Résumé de la décision
La société Cake Valley a contesté la décision du comptable public de procéder au recouvrement de la cotisation foncière des entreprises (CFE) pour les années 2016, 2017 et 2018, ainsi qu'une décision de recouvrement pour l'année 2019. En outre, elle a demandé l'abrogation de l'article R. 121-4 du code des procédures civiles d'exécution. Dans sa décision du 8 juin 2020, l'administration n'a partiellement pas accédé à ces demandes. Le Conseil d'État, après examen, a rejeté la requête de la société, confirmant que les règles de compétence en cette matière sont d'ordre public et que l'article R. 121-4 n'empiète pas sur la compétence législative.
Arguments pertinents
1. Exécution forcée et compétence : Le Conseil d'État rappelle que la compétence pour l'exécution forcée et les saisies conservatoires est normalement réservée aux huissiers de justice, comme le stipule le Code des procédures civiles d'exécution. Cependant, l'article L. 258 A du livre des procédures fiscales permet à des agents de l'administration de procéder à des poursuites pour le recouvrement des créances publiques.
Citation pertinente : "La loi détermine les autres personnes habilitées à procéder, dans les domaines qu'elle fixe, à l'exécution forcée et aux saisies conservatoires au même titre que les huissiers de justice" (Code des procédures civiles d'exécution - Article L. 122-3).
2. Compétence des juridictions : La question de la décharge de l'obligation de payer en raison d'une éventuelle incompétence de l'autorité ayant décidé de la compensation a été analysée. Le Conseil a indiqué que les contestations relatives au recouvrement des impôts doivent être adressées à l'administration, et que les recours doivent être portés devant le juge de l'exécution, ce qui exclut la compétence de la juridiction administrative pour ces questions.
Citation pertinente : "Les controverses relatives au recouvrement ne peuvent pas remettre en cause le bien-fondé de la créance" (Livre des procédures fiscales - Article L. 281).
3. Refus d'abrogation de l'article R. 121-4 : Le Conseil d'État a précisé que l'article R. 121-4 n'a pas pour effet de définir les compétentes du recouvrement forcé, mais stipule que les règles de compétence du juge de l'exécution sont d'ordre public.

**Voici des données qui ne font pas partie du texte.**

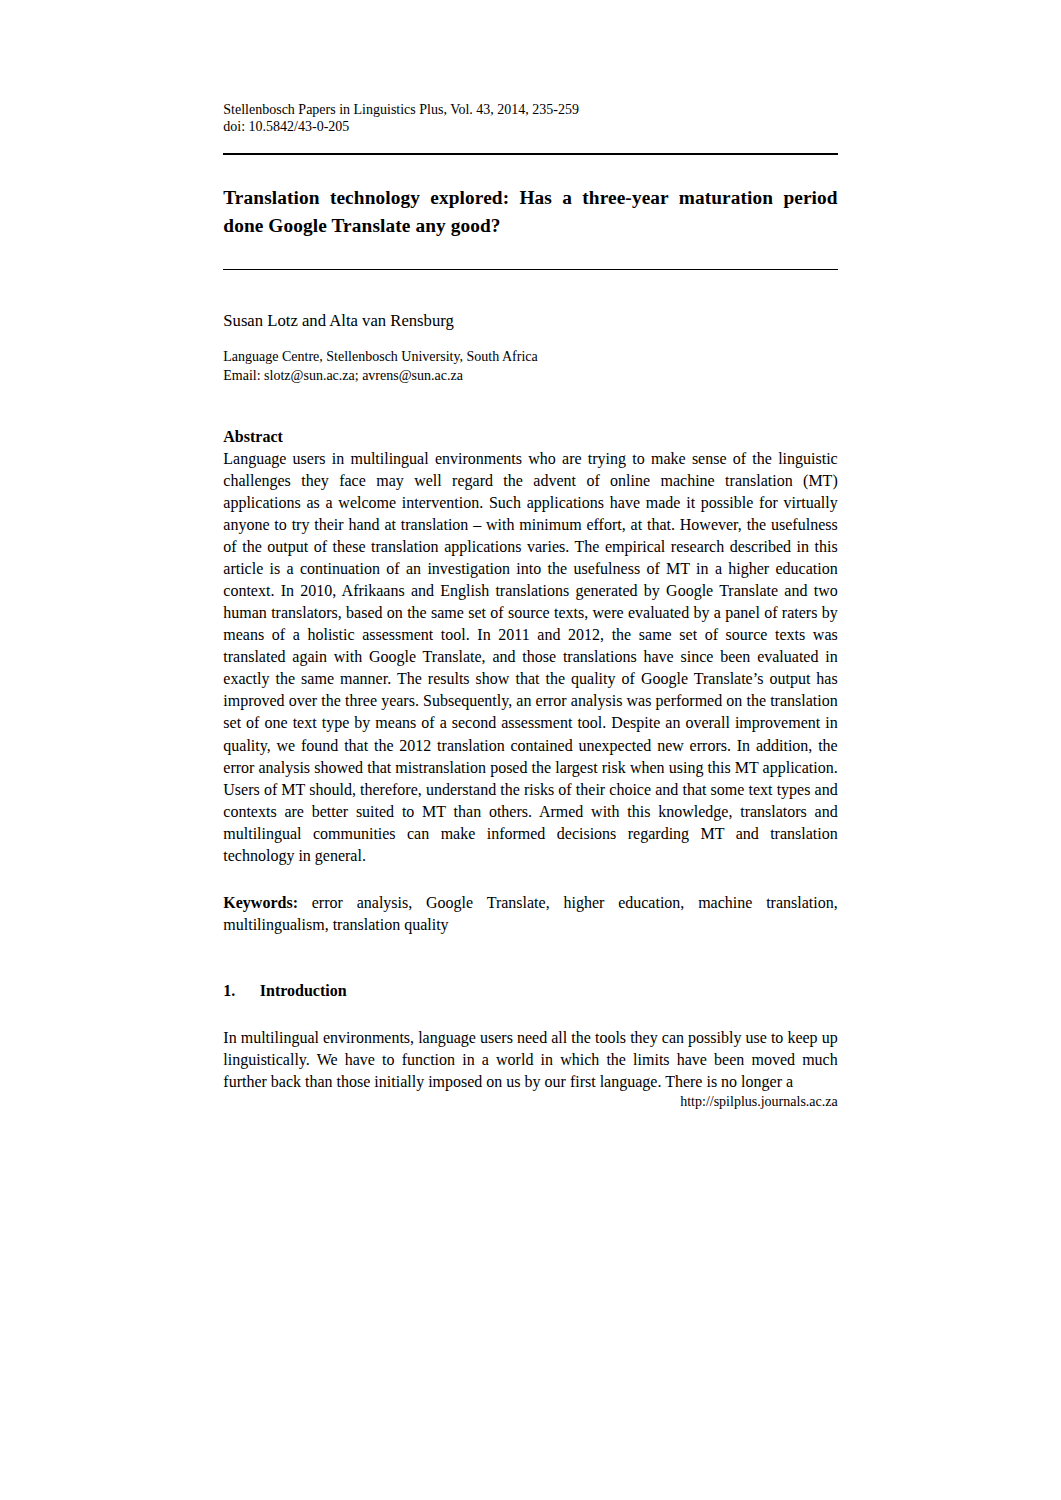Stellenbosch Papers in Linguistics Plus, Vol. 43, 2014, 235-259
doi: 10.5842/43-0-205
Translation technology explored: Has a three-year maturation period done Google Translate any good?
Susan Lotz and Alta van Rensburg
Language Centre, Stellenbosch University, South Africa
Email: slotz@sun.ac.za; avrens@sun.ac.za
Abstract
Language users in multilingual environments who are trying to make sense of the linguistic challenges they face may well regard the advent of online machine translation (MT) applications as a welcome intervention. Such applications have made it possible for virtually anyone to try their hand at translation – with minimum effort, at that. However, the usefulness of the output of these translation applications varies. The empirical research described in this article is a continuation of an investigation into the usefulness of MT in a higher education context. In 2010, Afrikaans and English translations generated by Google Translate and two human translators, based on the same set of source texts, were evaluated by a panel of raters by means of a holistic assessment tool. In 2011 and 2012, the same set of source texts was translated again with Google Translate, and those translations have since been evaluated in exactly the same manner. The results show that the quality of Google Translate’s output has improved over the three years. Subsequently, an error analysis was performed on the translation set of one text type by means of a second assessment tool. Despite an overall improvement in quality, we found that the 2012 translation contained unexpected new errors. In addition, the error analysis showed that mistranslation posed the largest risk when using this MT application. Users of MT should, therefore, understand the risks of their choice and that some text types and contexts are better suited to MT than others. Armed with this knowledge, translators and multilingual communities can make informed decisions regarding MT and translation technology in general.
Keywords: error analysis, Google Translate, higher education, machine translation, multilingualism, translation quality
1. Introduction
In multilingual environments, language users need all the tools they can possibly use to keep up linguistically. We have to function in a world in which the limits have been moved much further back than those initially imposed on us by our first language. There is no longer a
http://spilplus.journals.ac.za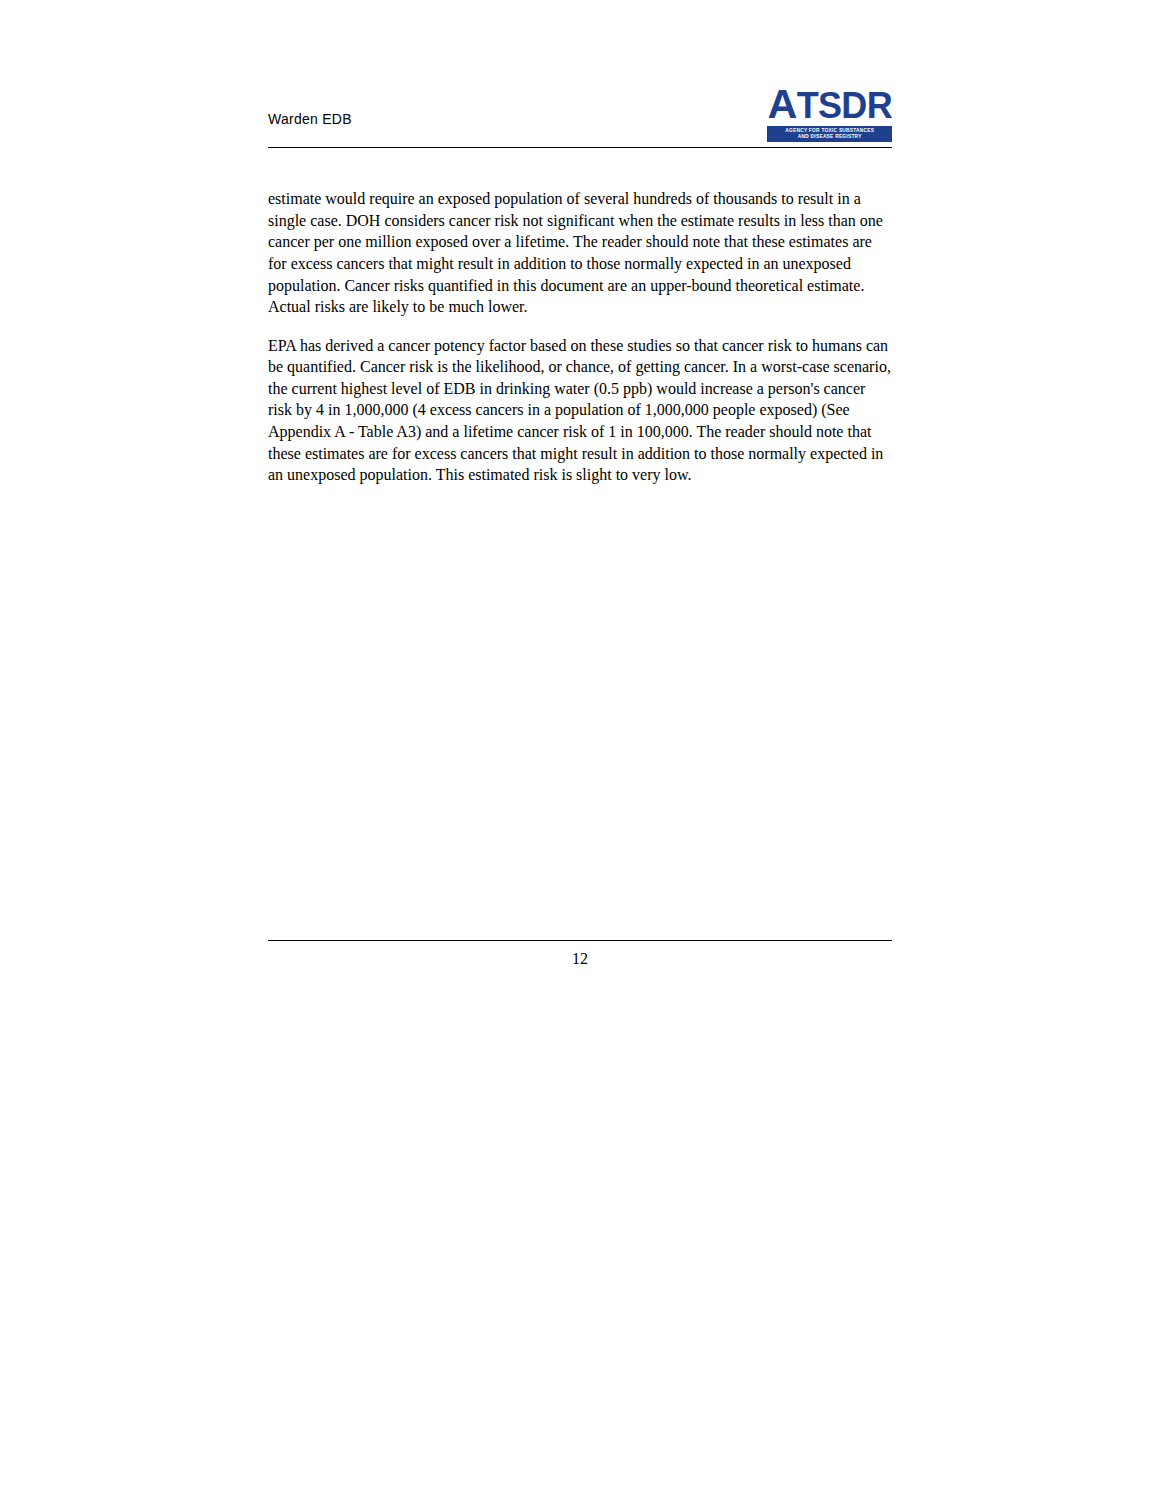Warden EDB
ATSDR AGENCY FOR TOXIC SUBSTANCES
AND DISEASE REGISTRY
estimate would require an exposed population of several hundreds of thousands to result in a single case. DOH considers cancer risk not significant when the estimate results in less than one cancer per one million exposed over a lifetime. The reader should note that these estimates are for excess cancers that might result in addition to those normally expected in an unexposed population. Cancer risks quantified in this document are an upper-bound theoretical estimate. Actual risks are likely to be much lower.
EPA has derived a cancer potency factor based on these studies so that cancer risk to humans can be quantified. Cancer risk is the likelihood, or chance, of getting cancer. In a worst-case scenario, the current highest level of EDB in drinking water (0.5 ppb) would increase a person's cancer risk by 4 in 1,000,000 (4 excess cancers in a population of 1,000,000 people exposed) (See Appendix A - Table A3) and a lifetime cancer risk of 1 in 100,000. The reader should note that these estimates are for excess cancers that might result in addition to those normally expected in an unexposed population. This estimated risk is slight to very low.
12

Citation pertinente : "Les règles de compétence prévues au présent code sont d'ordre public" (Code des procédures civiles d'exécution - Article R. 121-4).
Interprétations et citations légales
Dans cette décision, le Conseil d'État interprète plusieurs dispositions législatives en relation avec le recouvrement des créances publiques et la compétence des juridictions.
- Code des procédures civiles d'exécution - Article L. 122-1 : Cet article précise que seuls les huissiers de justice peuvent procéder à l'exécution forcée. Toutefois, l'article L. 258 A organise une exception en permettant à certains agents de l'administration de également effectuer des poursuites, un point crucial lors de l'examen de la légalité des actions du comptable public.
- Livre des procédures fiscales - Article L. 281 : Cet article exclut la possibilité de contester le bien-fondé de la créance lors des recours contre le recouvrement des impôts. Cela souligne le cadre procédural strict dans lequel les contribuables doivent naviguer pour contester des décisions fiscales.
- Code des procédures civiles d'exécution - Article R. 121-4 : Ce texte établit que les règles de compétence sont d'ordre public, ce qui signifie qu'elles ne peuvent être modifiées par convention ou interprétation à l'extérieur des règles légales et réglementaires établies.
Cette décision illustre la spécificité des procédures de recouvrement fiscal et les compétences réservées aux juridictions administratives et aux agents publics, conformément aux dispositions législatives applicables. La clarté et la rigueur de ces normes sont essentielles pour protéger l'intérêt public tout en encadrant les droits des contribuables.